» Excerpted text
## Start

The sweet smell brings a smile to my face. I always open the first bale of silage in trepidation. Granted, the first bale is hardly representative of the 500 but just as the first round of the cornfield with the combine gives a useful clue as to what the rest will be like, so it is with the silage bales.

If you get a sweet and dry first bale, it’s looking good.

It’s a big event opening the first bales of the season - the fruits of the summer past. It signifies the end of the grazing season and the onset of winter.

The morning walk around the grass fields is finished for another year and soon all the cattle will be confined to the yard.

But the pleasure of herding has long since disappeared this year.

It has become a very unfair split between suckler farmers and dairy farmers as those with fragmented farms are precluded from dairying

Our fields have been wet for the past month and now they are just a mess, a full month earlier than usual. But not only that, between low beef prices and the difficulty in getting cattle killed, it’s been a year to forget - if you’re allowed that luxury.

This autumn has undoubtedly caused a lot of genuine distress – if not hardship – to beef farmers and for many I think it’s probably a watershed year.

Between Brexit and Mercosur and all this spin about cattle and global warming, I think beef, as we know it, is practically finished.

Struggle

It will struggle on pathetically for a few more years and a lesser-quality dairy beef will fill the vacuum. And I write these words with deep regret.

The Government has failed to support our oldest and most indigenous industry, choosing to ignore its painful dying screams for help. It’s clearly Government policy to sacrifice the suckler cow in favour of the dairy cow with their huge fertiliser and feed demand.

How sustainable is our dairy production? I would have thought our beef industry was much more sustainable and the decline in suckler beef production is and will drive more farmers into milk production.

One wonders how impartial Teagasc is in this regard, given its high level of State funding.

## End

» Material

## Start

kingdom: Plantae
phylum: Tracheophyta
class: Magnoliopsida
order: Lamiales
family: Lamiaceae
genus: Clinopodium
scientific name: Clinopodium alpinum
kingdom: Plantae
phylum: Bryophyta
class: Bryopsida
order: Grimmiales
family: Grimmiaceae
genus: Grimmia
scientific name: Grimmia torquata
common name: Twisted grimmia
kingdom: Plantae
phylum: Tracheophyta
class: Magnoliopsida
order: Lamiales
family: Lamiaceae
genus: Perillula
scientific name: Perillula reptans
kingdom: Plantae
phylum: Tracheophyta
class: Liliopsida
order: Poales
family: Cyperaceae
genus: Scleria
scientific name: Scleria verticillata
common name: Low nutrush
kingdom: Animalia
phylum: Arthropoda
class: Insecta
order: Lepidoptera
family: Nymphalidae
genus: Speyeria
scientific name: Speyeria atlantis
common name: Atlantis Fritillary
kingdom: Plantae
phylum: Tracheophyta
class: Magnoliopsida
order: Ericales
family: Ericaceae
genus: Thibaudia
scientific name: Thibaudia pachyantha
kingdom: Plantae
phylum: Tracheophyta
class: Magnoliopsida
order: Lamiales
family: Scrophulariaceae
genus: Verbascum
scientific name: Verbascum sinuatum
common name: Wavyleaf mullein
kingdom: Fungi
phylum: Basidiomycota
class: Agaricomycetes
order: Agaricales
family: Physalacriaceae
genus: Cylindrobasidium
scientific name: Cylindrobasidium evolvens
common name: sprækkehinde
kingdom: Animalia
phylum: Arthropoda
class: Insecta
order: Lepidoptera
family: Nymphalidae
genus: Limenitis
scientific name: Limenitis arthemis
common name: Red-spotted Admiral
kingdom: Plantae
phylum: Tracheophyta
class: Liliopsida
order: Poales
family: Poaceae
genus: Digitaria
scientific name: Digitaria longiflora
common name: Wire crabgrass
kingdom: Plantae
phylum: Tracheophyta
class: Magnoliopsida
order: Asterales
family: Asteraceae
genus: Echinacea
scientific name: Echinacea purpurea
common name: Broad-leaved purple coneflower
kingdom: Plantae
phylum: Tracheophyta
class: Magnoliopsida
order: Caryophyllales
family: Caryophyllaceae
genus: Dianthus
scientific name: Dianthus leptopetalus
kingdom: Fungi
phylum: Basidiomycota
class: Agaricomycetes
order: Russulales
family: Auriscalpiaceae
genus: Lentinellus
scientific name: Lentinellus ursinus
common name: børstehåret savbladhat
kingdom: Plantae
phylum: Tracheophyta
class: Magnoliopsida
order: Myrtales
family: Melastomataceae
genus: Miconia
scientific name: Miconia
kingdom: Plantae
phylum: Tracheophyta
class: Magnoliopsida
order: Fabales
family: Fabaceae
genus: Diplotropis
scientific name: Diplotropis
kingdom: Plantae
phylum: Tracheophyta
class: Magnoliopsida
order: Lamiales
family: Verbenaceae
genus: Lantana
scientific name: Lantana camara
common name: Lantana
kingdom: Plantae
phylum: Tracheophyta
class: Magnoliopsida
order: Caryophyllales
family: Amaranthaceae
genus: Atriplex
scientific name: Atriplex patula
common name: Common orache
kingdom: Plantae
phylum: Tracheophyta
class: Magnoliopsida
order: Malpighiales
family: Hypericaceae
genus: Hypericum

## End

» To be done
a) In the piece on beef farming, condense the paragraph beginning "Our fields have been wet" into a short bulleted list that keeps its main facts.
b) Pick up the piece on beef farming after its final sentence and write the next few paragraphs.

» Final answers
a)
- The fields have been wet for the past month.
- They are now a mess, a full month earlier than usual.
- Beef prices are low.
- Getting cattle killed has been difficult.
- It has been a year to forget, if one is allowed that luxury.

b)
It has become a very unfair split between suckler farmers and dairy farmers as those with fragmented farms are precluded from dairying. These guys have a right to a decent living from suckler beef production.

The suckler beef industry is, and has been, the lifeblood of rural Ireland.

When you take that away, you effectively close doors in rural communities – doors that may never reopen as young people migrate to well-paid jobs on the eastern seaboard of Ireland and elsewhere. Family farms will be set or maybe switch to dairy– if suitable - or planted with trees.

Tillage work

Unfortunately, the scene in the tillage fields is also a bit bleak in the short term. With over 300mm of rain since 1 August, the fields are too wet for fieldwork.

Most of our stubbles have been min-till cultivated and it’s unlikely that they’ll dry out enough now for sowing. Neither is it possible to plough these cultivated fields as a last resort, not that I think I would.

Traction would be an issue on the looser soil surface. We have practically no winter barley sown but this doesn’t particularly worry me. Spring barley isn’t that far behind it yield-wise nowadays. However, we have to get at least some of the planned winter wheat sown.

I have no idea at the present time how this will miraculously happen. Oh, that an orderly Brexit in our favour might be the same. That would bring a smile to all our faces.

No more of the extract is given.